Hutchison still committed to RI despite criticism
Rendi A. Witular, The Jakarta Post, Jakarta
Hong Kong-based seaport operator Hutchison Port Holdings Group said it was still committed to developing the seaport in Tanjung Priok in North Jakarta owned by its subsidiary PT Jakarta International Container Terminal (JICT) into a regional shipping hub.
Managing Director of Hutchison John Meredith told The Jakarta Post on Monday that the commitment was still in place despite criticism by a senior governmental official who recently accused the company of failing to deliver on its promise to develop JICT.
Meredith said such an accusation had resulted from a lack of understanding about the port management.
"The problem is that they (the official) haven't really understood what we're doing here. JICT is under construction and therefore, until it's finished they can't really say we haven't done what we are supposed to do," said Meredith.
Meredith was speaking on the sidelines of an official launching ceremony of a new 513-meter deepwater quay which would link JICT facilities with the adjacent Koja Container Terminal.
JICT is 51 percent owned by Hutchison with another 48.9 percent held by state-owned Pelindo II and the remaining shares by the company's employee cooperative. Pelindo is also the majority shareholder of Koja Container Terminal.
Hutchison bought the 51 percent stake from the government in 1999 for US$215 million.
Under the 1999 deal, Hutchison promised to invest $340 million over a period of 20 years. However, last week, Ferdinand Nainggolan, a deputy at the State Ministry of State Enterprise, accused Hutchison of failing to make the investment as pledged in the 1999 deal.

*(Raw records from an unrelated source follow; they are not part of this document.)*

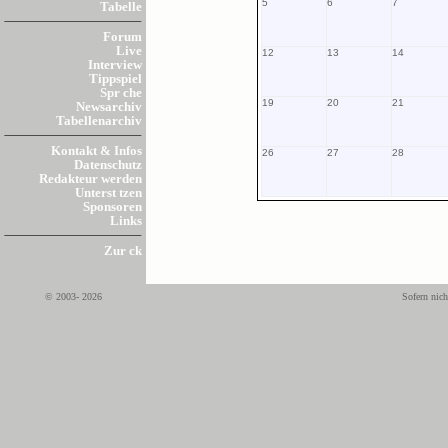
5
6
7
Tabelle
Forum
Live
12
13
14
Interview
Tippspiel
Spr che
19
20
21
Newsarchiv
Tabellenarchiv
Kontakt & Infos
26
27
28
Datenschutz
Redakteur werden
Unterst tzen
Sponsoren
Links
Zur ck
© 2003- 2026
Sofern nich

For instance, he said Hutchison had promised to invest $28 million in information technology by 2001 but the company had yet to realize the investment.
However, the company denied Ferdinand's allegation, saying it had thus far invested up to $400 million in the port.
According to Ferdinand, although JICT is now controlled by Hutchison, the government still had the so-called "golden share", which gives it the right to annul the divestment and buy back the shares.
Ferdinand warned that the government would exercise that right, unless Hutchison complied with the 1999 deal.
Meredith said the investment issue was one of several problems confronting Hutchison in operating JICT.
He suspected that the problems were being orchestrated by certain competitors in the region who did not want to see Hutchison develop an international shipping hub in Indonesia.
"They (the competitors) will miss the transshipment business from this country. If our activities can be stopped they would be very happy," said Meredith.
He did not mention the competitors but Singapore and Malaysia are known as shipping hubs in the region.
Turning JICT into a full-service international seaport will help Indonesian exporters save time and money as cargo can be shipped from the port directly to overseas destinations without stopping over in Singapore or Malaysian ports.
Currently, 75 percent of ships carrying goods from Indonesia have to stop over in Singaporean and Malaysian ports, where the goods must be reloaded onto larger vessels which Indonesian ports are unable to accommodate.